> Work to be completed:
From the line holding "Toàn cảnh hành" to the final line below, restate each line word for word and add nothing.

========

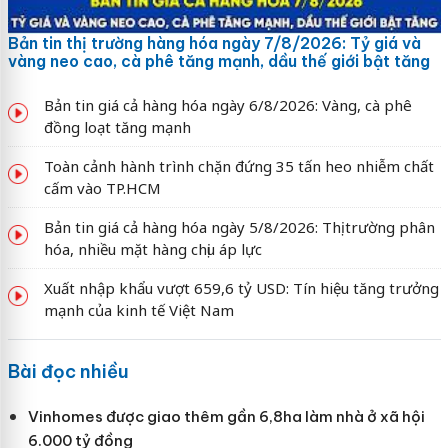
Bản tin thị trường hàng hóa ngày 7/8/2026: Tỷ giá và
vàng neo cao, cà phê tăng mạnh, dầu thế giới bật tăng
Bản tin giá cả hàng hóa ngày 6/8/2026: Vàng, cà phê
đồng loạt tăng mạnh
Toàn cảnh hành trình chặn đứng 35 tấn heo nhiễm chất
cấm vào TP.HCM
Bản tin giá cả hàng hóa ngày 5/8/2026: Thị trường phân
hóa, nhiều mặt hàng chịu áp lực
Xuất nhập khẩu vượt 659,6 tỷ USD: Tín hiệu tăng trưởng
mạnh của kinh tế Việt Nam
Bài đọc nhiều
Vinhomes được giao thêm gần 6,8ha làm nhà ở xã hội
6.000 tỷ đồng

========

> Result:
Toàn cảnh hành trình chặn đứng 35 tấn heo nhiễm chất
cấm vào TP.HCM
Bản tin giá cả hàng hóa ngày 5/8/2026: Thị trường phân
hóa, nhiều mặt hàng chịu áp lực
Xuất nhập khẩu vượt 659,6 tỷ USD: Tín hiệu tăng trưởng
mạnh của kinh tế Việt Nam
Bài đọc nhiều
Vinhomes được giao thêm gần 6,8ha làm nhà ở xã hội
6.000 tỷ đồng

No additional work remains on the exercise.